__Task item__
Copy each entry verbatim, excluding its images.

── Entries shown

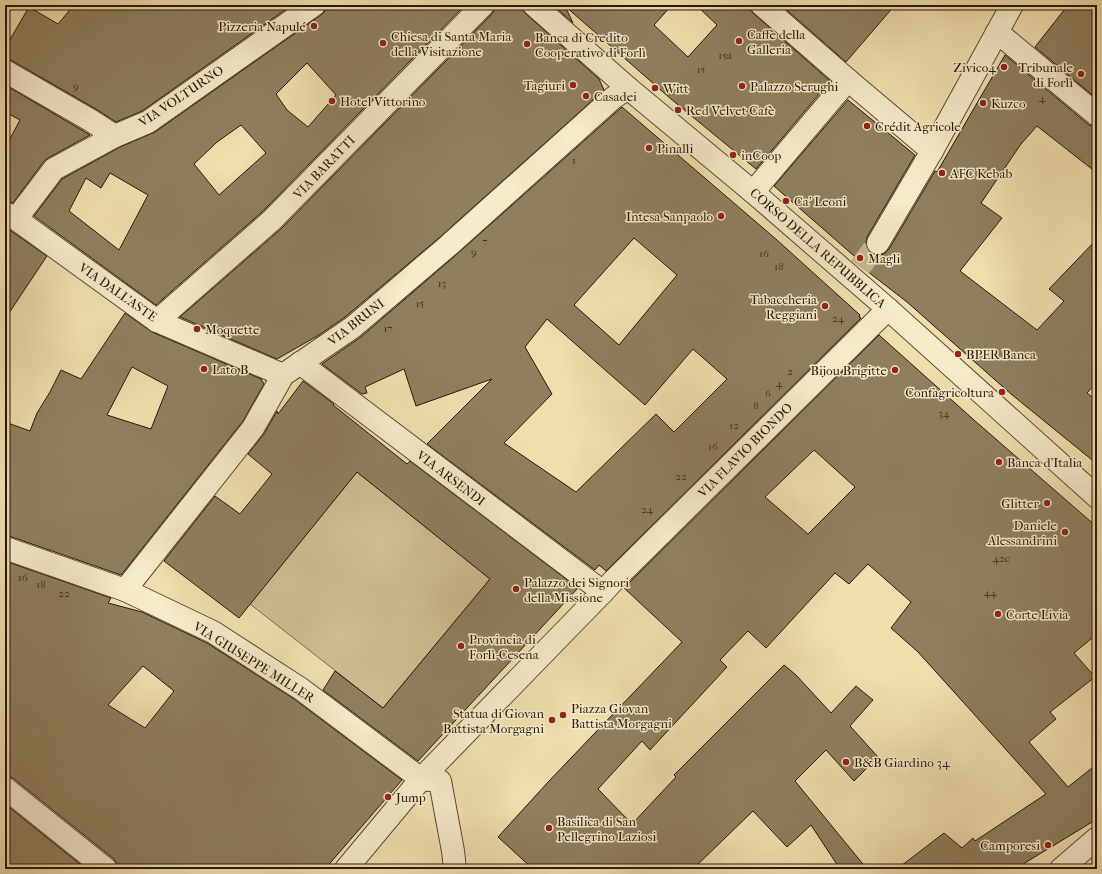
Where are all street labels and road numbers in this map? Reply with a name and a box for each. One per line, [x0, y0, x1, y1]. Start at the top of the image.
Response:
street label: VIA VOLTURNO [135, 62, 226, 130]
street label: VIA BARATTI [289, 132, 358, 202]
street label: CORSO DELLA REPUBBLICA [747, 185, 889, 311]
street label: VIA DALL'ASTE [75, 259, 160, 324]
street label: VIA BRUNI [324, 295, 387, 349]
street label: VIA FLAVIO BIONDO [694, 400, 795, 501]
street label: VIA ARSENDI [413, 447, 488, 509]
street label: VIA GIUSEPPE MILLER [190, 618, 318, 706]

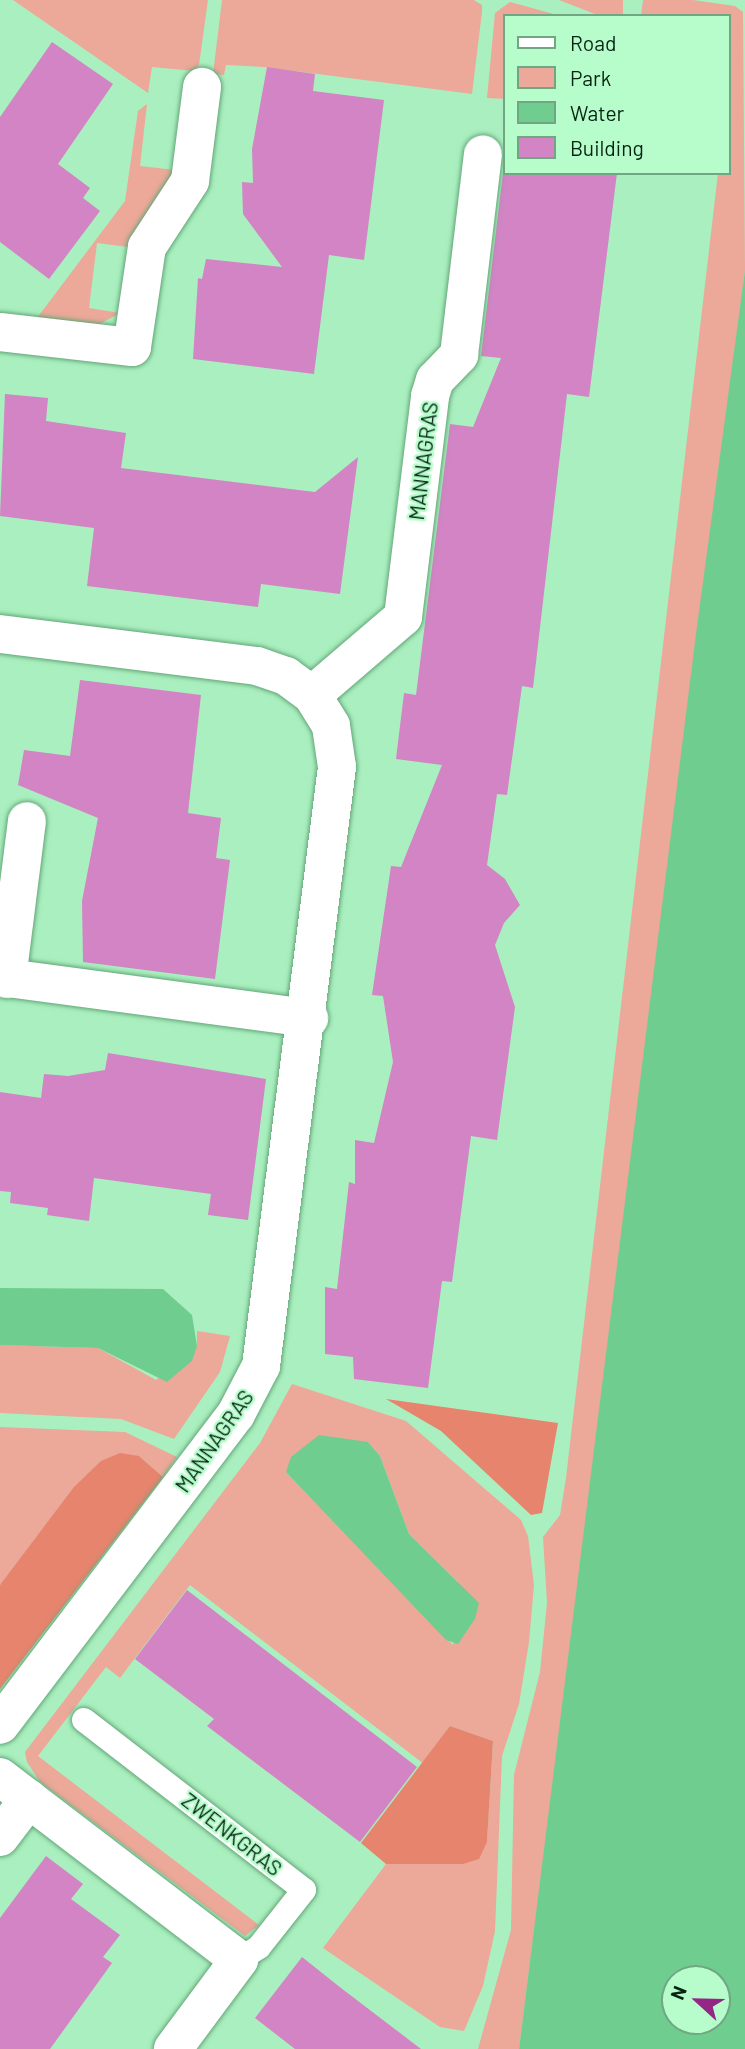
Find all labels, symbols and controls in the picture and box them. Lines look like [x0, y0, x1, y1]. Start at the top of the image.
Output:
legend [504, 14, 731, 175]
text: Road [570, 30, 616, 55]
text: Park [570, 65, 611, 90]
text: Water [570, 100, 624, 125]
text: Building [570, 135, 644, 160]
street label: MANNAGRAS [403, 400, 443, 522]
street label: MANNAGRAS [170, 1385, 258, 1497]
street label: ZWENKGRAS [177, 1787, 287, 1881]
north arrow [661, 1965, 731, 2035]
text: N [665, 1983, 691, 2003]

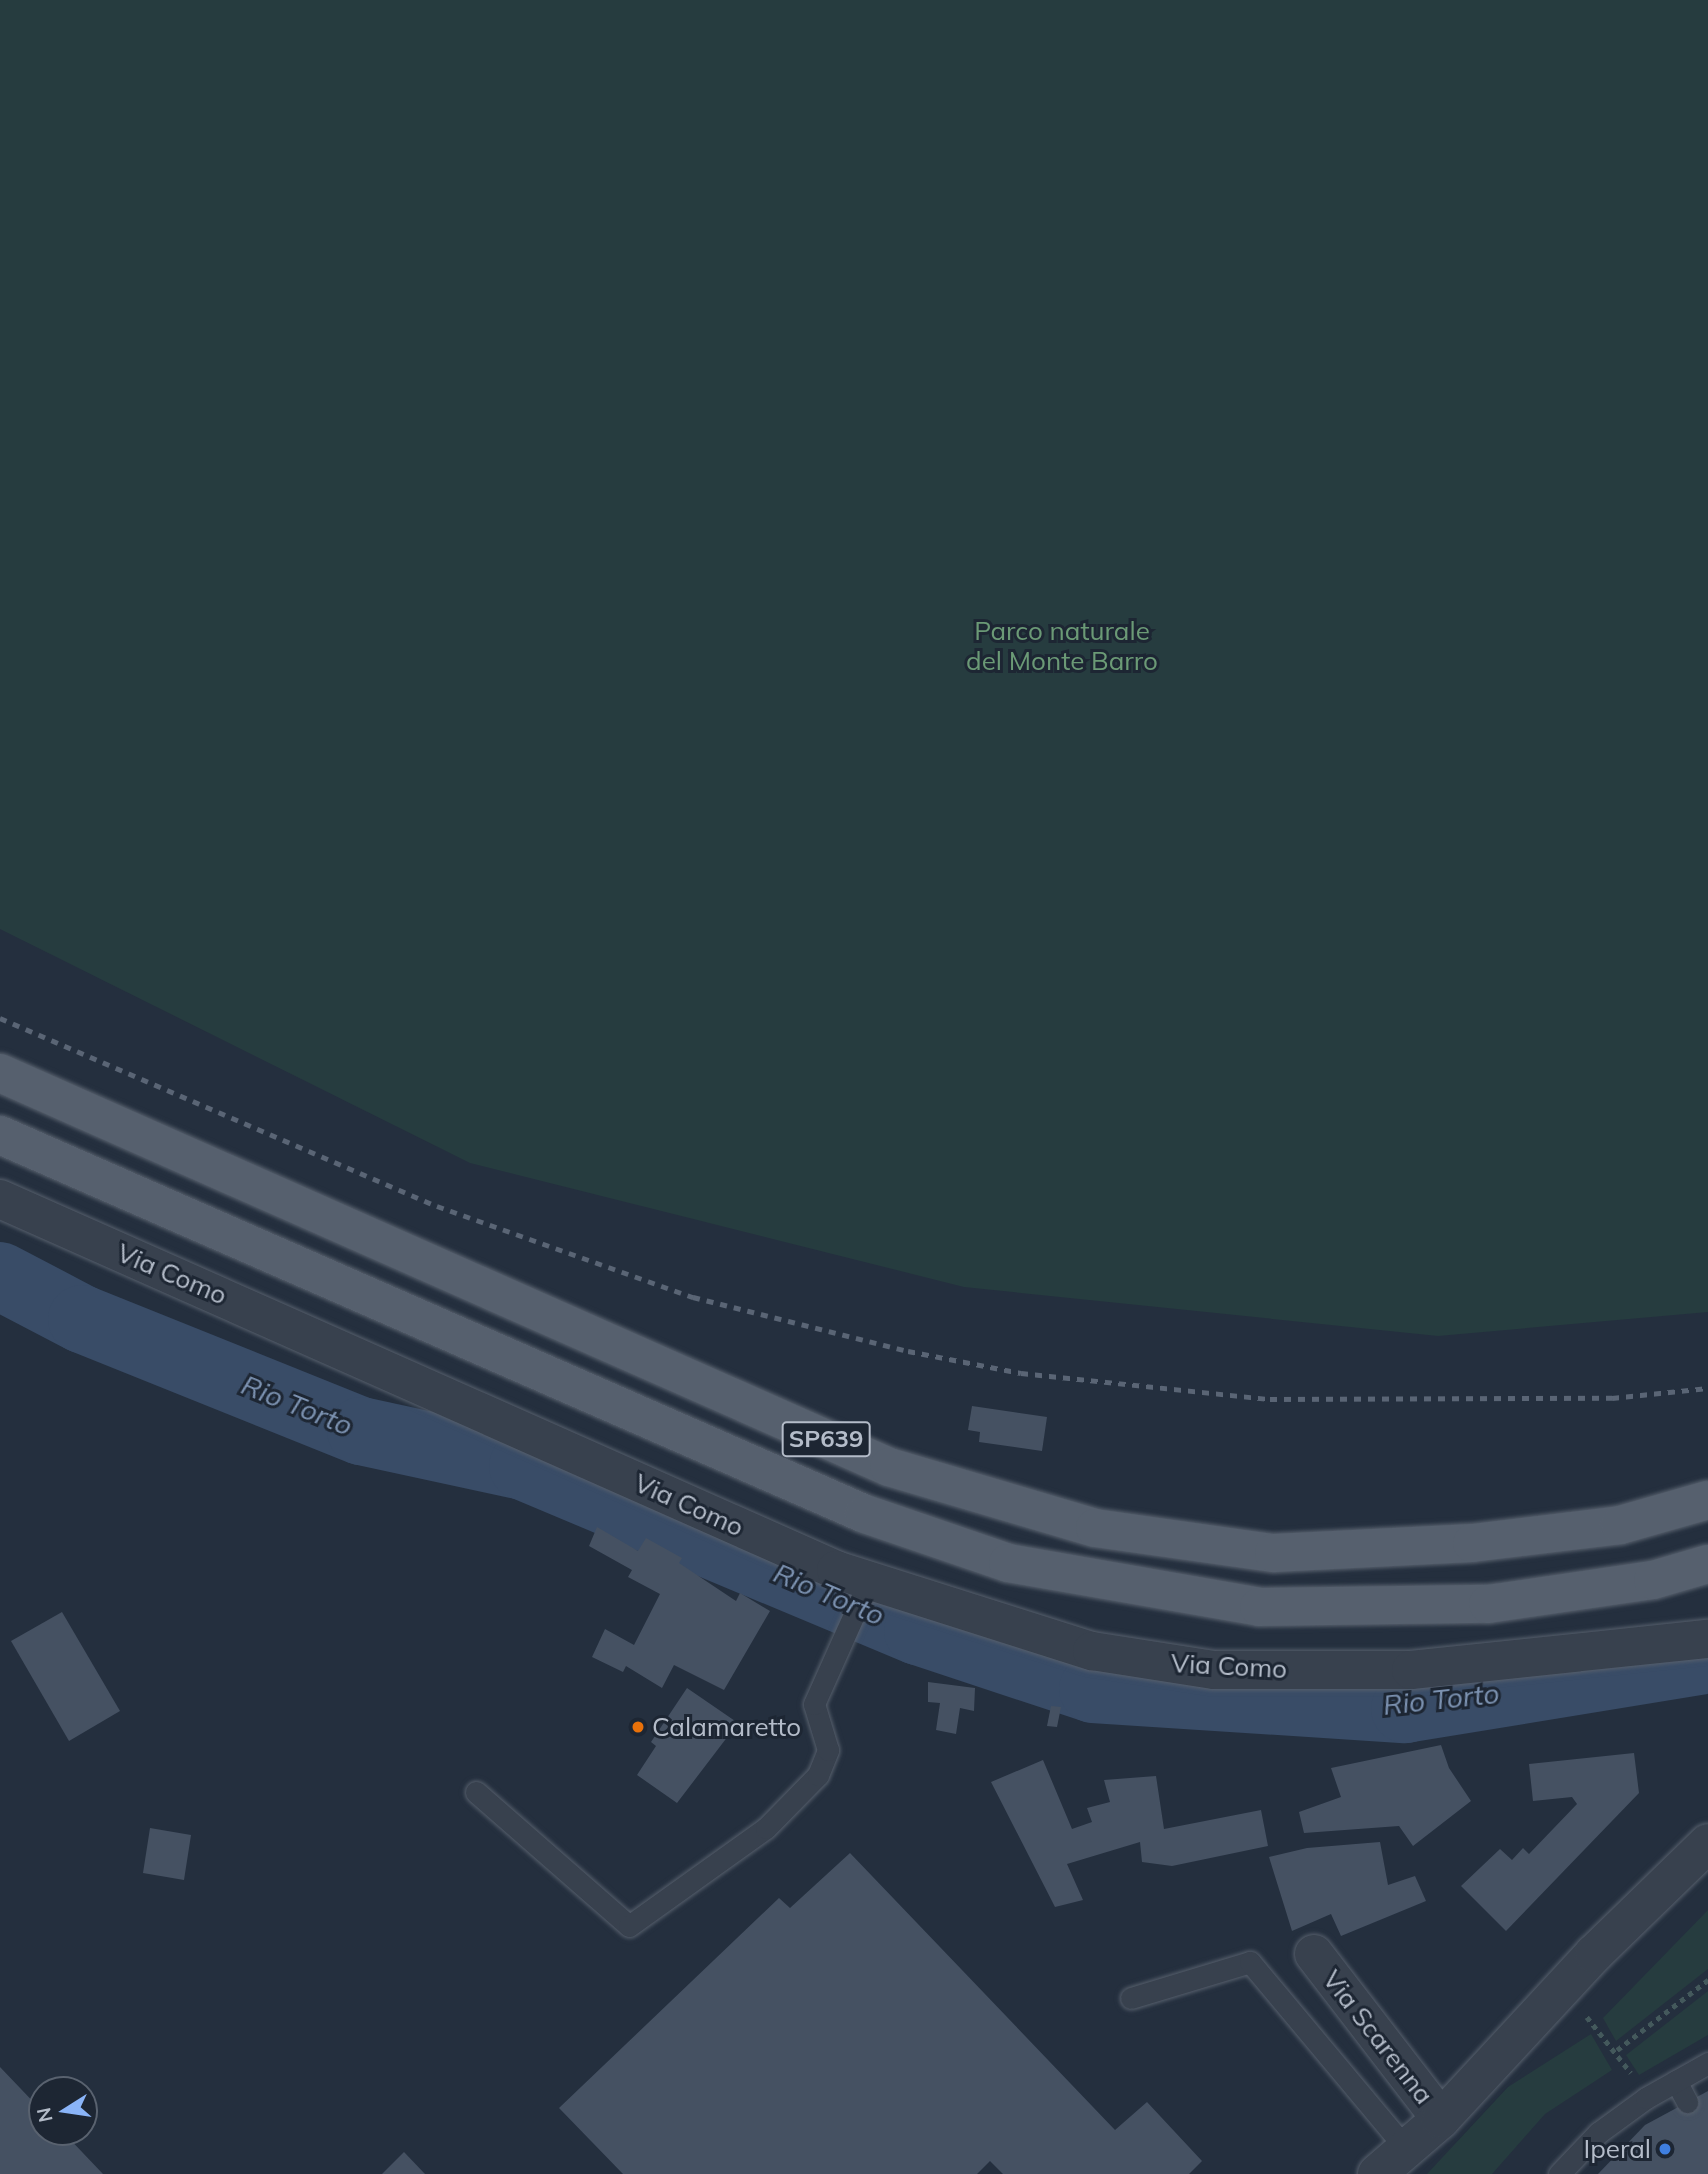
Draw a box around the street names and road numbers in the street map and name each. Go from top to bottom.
street label: Via Como [112,1237,232,1311]
road number: SP639 [780,1419,872,1460]
street label: Via Como [630,1467,748,1543]
street label: Via Como [1170,1647,1288,1685]
street label: Via Scarenna [1316,1964,1440,2110]

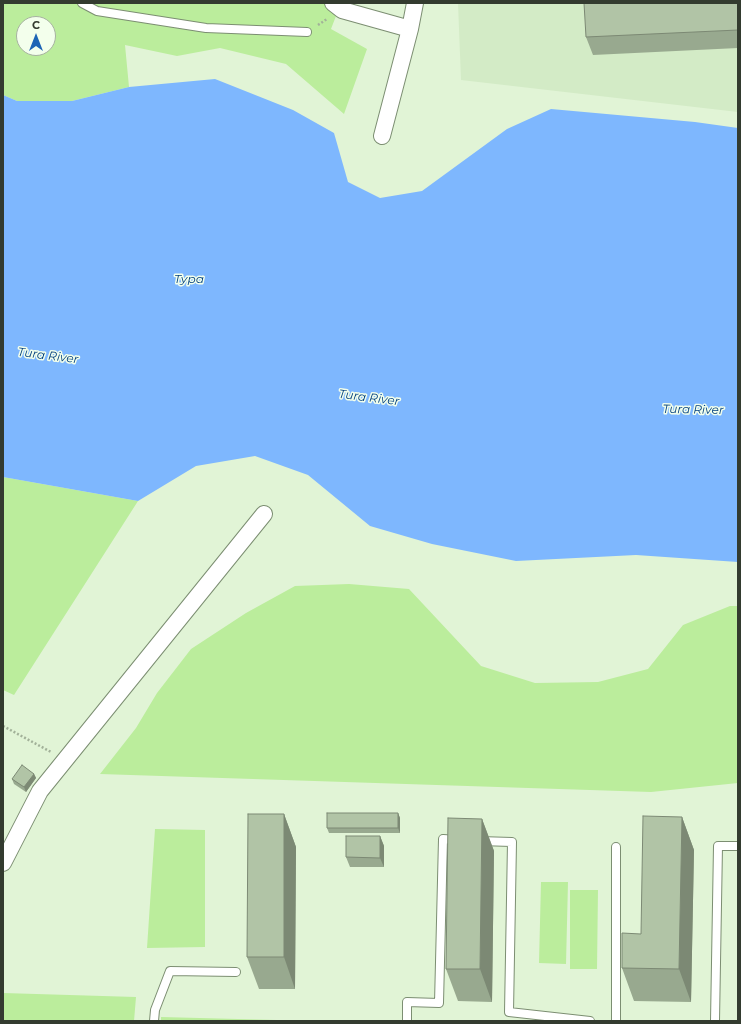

────

__Your response__
Where are all street labels and road numbers in this map? Reply with a name and a box for each. One per line, [x0, y0, x1, y1]. Start at the top of the image.
Response:
street label: VIA VOLTURNO [135, 62, 226, 130]
street label: VIA BARATTI [289, 132, 358, 202]
street label: CORSO DELLA REPUBBLICA [747, 185, 889, 311]
street label: VIA DALL'ASTE [75, 259, 160, 324]
street label: VIA BRUNI [324, 295, 387, 349]
street label: VIA FLAVIO BIONDO [694, 400, 795, 501]
street label: VIA ARSENDI [413, 447, 488, 509]
street label: VIA GIUSEPPE MILLER [190, 618, 318, 706]

Find all labels, symbols and controls in the picture and box them. Lines look like [x0, y0, x1, y1]. Start at the top of the image.
Output:
legend [504, 14, 731, 175]
text: Road [570, 30, 616, 55]
text: Park [570, 65, 611, 90]
text: Water [570, 100, 624, 125]
text: Building [570, 135, 644, 160]
street label: MANNAGRAS [403, 400, 443, 522]
street label: MANNAGRAS [170, 1385, 258, 1497]
street label: ZWENKGRAS [177, 1787, 287, 1881]
north arrow [661, 1965, 731, 2035]
text: N [665, 1983, 691, 2003]

Draw a box around the street names and road numbers in the street map and name each. Go from top to bottom.
street label: Via Como [112,1237,232,1311]
road number: SP639 [780,1419,872,1460]
street label: Via Como [630,1467,748,1543]
street label: Via Como [1170,1647,1288,1685]
street label: Via Scarenna [1316,1964,1440,2110]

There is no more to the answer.